> **Job item**: What you return must be every line from the beginning of the data through the line holding "persoonsgegevens", unchanged.

[Opening Recorded information section]

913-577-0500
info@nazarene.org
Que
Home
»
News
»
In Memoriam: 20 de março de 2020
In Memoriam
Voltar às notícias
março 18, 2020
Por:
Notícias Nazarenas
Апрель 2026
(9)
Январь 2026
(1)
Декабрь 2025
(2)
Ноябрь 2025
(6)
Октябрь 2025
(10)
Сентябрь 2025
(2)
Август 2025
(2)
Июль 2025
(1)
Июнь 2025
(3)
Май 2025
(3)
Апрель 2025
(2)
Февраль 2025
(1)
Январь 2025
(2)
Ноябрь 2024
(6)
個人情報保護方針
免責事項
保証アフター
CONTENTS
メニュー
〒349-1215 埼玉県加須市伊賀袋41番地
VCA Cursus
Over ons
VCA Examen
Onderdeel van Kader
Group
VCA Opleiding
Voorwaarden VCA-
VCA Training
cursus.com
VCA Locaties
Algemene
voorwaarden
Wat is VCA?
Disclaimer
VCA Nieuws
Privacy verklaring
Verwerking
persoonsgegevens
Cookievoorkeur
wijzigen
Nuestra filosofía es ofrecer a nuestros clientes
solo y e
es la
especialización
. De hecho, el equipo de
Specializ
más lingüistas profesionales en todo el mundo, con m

[Closing Recorded information section]

> **Output below**:
913-577-0500
info@nazarene.org
Que
Home
»
News
»
In Memoriam: 20 de março de 2020
In Memoriam
Voltar às notícias
março 18, 2020
Por:
Notícias Nazarenas
Апрель 2026
(9)
Январь 2026
(1)
Декабрь 2025
(2)
Ноябрь 2025
(6)
Октябрь 2025
(10)
Сентябрь 2025
(2)
Август 2025
(2)
Июль 2025
(1)
Июнь 2025
(3)
Май 2025
(3)
Апрель 2025
(2)
Февраль 2025
(1)
Январь 2025
(2)
Ноябрь 2024
(6)
個人情報保護方針
免責事項
保証アフター
CONTENTS
メニュー
〒349-1215 埼玉県加須市伊賀袋41番地
VCA Cursus
Over ons
VCA Examen
Onderdeel van Kader
Group
VCA Opleiding
Voorwaarden VCA-
VCA Training
cursus.com
VCA Locaties
Algemene
voorwaarden
Wat is VCA?
Disclaimer
VCA Nieuws
Privacy verklaring
Verwerking
persoonsgegevens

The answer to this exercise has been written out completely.